Today is July 14th. It is the day I was granted more than one miracle. My life and the life of my baby were saved by a whole series of events, amazing doctors, and most importantly....prayer. Even more significant, it is the day Adeline Mei was born.She is force to take notice of. A spirit that will change this world. And a soul that touches me on the deepest level.

I swear, before this kid was even conceived, she was fighting to get here. I was done having kids. I had no interest in getting pregnant. Then literally, in one moment, I changed my mind. I was overcome with the desire to have a baby. I had no fear of it not happening, despite my two lost pregnancies in the previous couple of years. I even said out loud to both my sister and Andy, who took some convincing,  that this baby was coming no matter what......before I was even pregnant.

We had a scare during the pregnancy. I had blood levels that were high and there was a strong chance that something was not right. I needed tests. I needed to make decsions. I started to get scared. I started to doubt.

While home alone one afternoon I  broke down. I cried. A lot. It brought me to my knees. I asked for help.

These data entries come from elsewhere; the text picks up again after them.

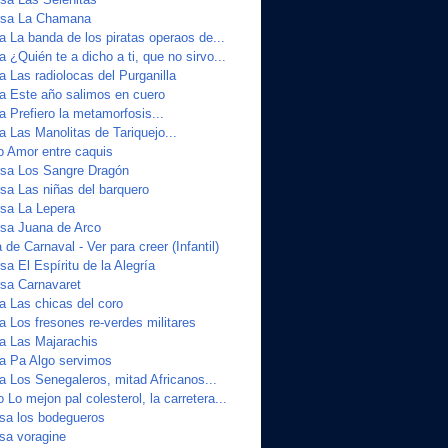
sa La Chamana
a La banda de los piratas operaos de...
a ¿Quién te a dicho a ti, que no sirvo...
a Las radiolocas del Purganilla
ta Este año salimos en cuero
a Prefiero la metamorfosis...
a Las Manolitas de Tariquejo...
o Amor entre caquis
sa Los Sangre Dragón
a Las niñas del barquero
sa La Lepera
sa Juana de Arco
de Carnaval - Ver para creer (Infantil)
a El Espíritu de la Alegría
sa Carnavaret
a Las chicas del coro
a Los fresones re-verdes militares
ta Las Majarachis
ta Pa Algo servimos
a Los Senegaleros, mitad Africanos...
 Lo mejon pal colesterol, la carretera...
sa los bodegueros
sa voragine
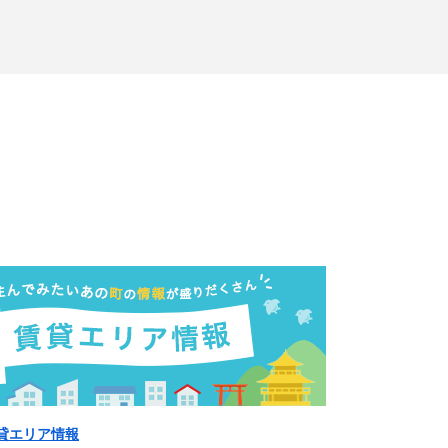
貸エリア情報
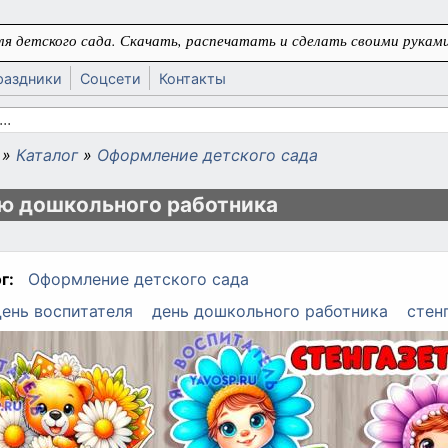
я детского сада. Скачать, распечатать и сделать своими руками
раздники
Соцсети
Контакты
 поиска
»
Каталог
»
Оформление детского сада
ь
ю дошкольного работника
г:
Оформление детского сада
ень воспитателя
день дошкольного работника
стен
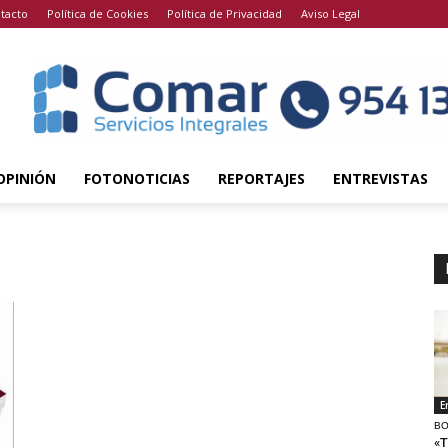
tacto
Política de Cookies
Política de Privacidad
Aviso Legal
OPINIÓN
FOTONOTICIAS
REPORTAJES
ENTREVISTAS
E
BO
«T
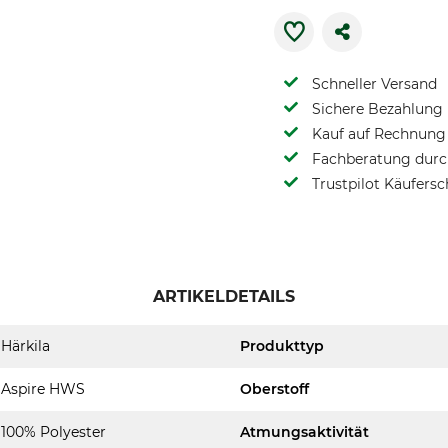
Schneller Versand
Sichere Bezahlung
Kauf auf Rechnung 
Fachberatung durch
Trustpilot Käufersc
ARTIKELDETAILS
Härkila
Produkttyp
Aspire HWS
Oberstoff
100% Polyester
Atmungsaktivität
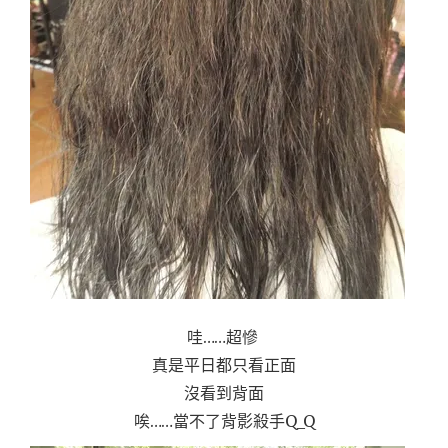
哇……超慘
真是平日都只看正面
沒看到背面
唉……當不了背影殺手Q_Q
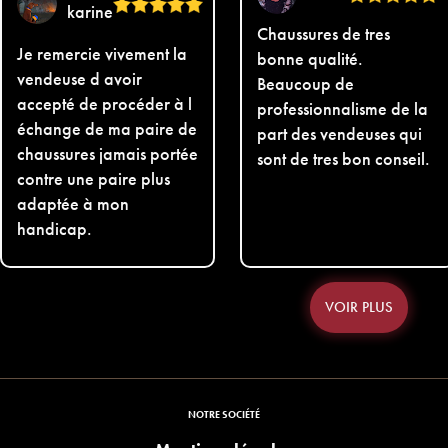
karine
Chaussures de tres
Je remercie vivement la
bonne qualité.
vendeuse d avoir
Beaucoup de
accepté de procéder à l
professionnalisme de la
échange de ma paire de
part des vendeuses qui
chaussures jamais portée
sont de tres bon conseil.
contre une paire plus
adaptée à mon
handicap.
VOIR PLUS
NOTRE SOCIÉTÉ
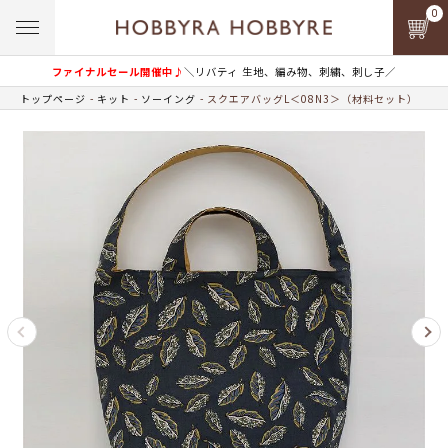
0
ファイナルセール開催中♪
＼リバティ 生地、編み物、刺繍、刺し子／
トップページ
キット
ソーイング
スクエアバッグL＜08N3＞（材料セット）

I asked for acceptance. I asked to be given the strength to deal.

I was answered by an overwhelming sense that all was well. I felt like God was reminding me that we, God and I, were growing a baby together. No matter what, this baby needed to get here.

On the afternoon of July 14th,  5 weeks before she was due, Adeline Mei decided it was time to make her debut. She was a show stopper from day one.

What happened that day is rare, scary, big, terrifying, life changing, and so so beautiful.

We are both here and so very alive.

Today my little girl continues to play big. I have no doubt she is destined for continued greatness. I know she was and is needed here. If only to remind me to live.

Thank you Addy Mei.

Thank you for being such a love with all your freely given kisses and hugs. I love more because of you.
Thank you for being such a stinkin' brat and "know it all". I stand taller because of you.
Thank you for being such a fearless toughie. I am stronger and braver because of you.
Thank you for being such a whacky character. I find more joy in life today because of you.
Thank you for being here and being so determined to stay. I will forever be more present and determined to LIVE because of you.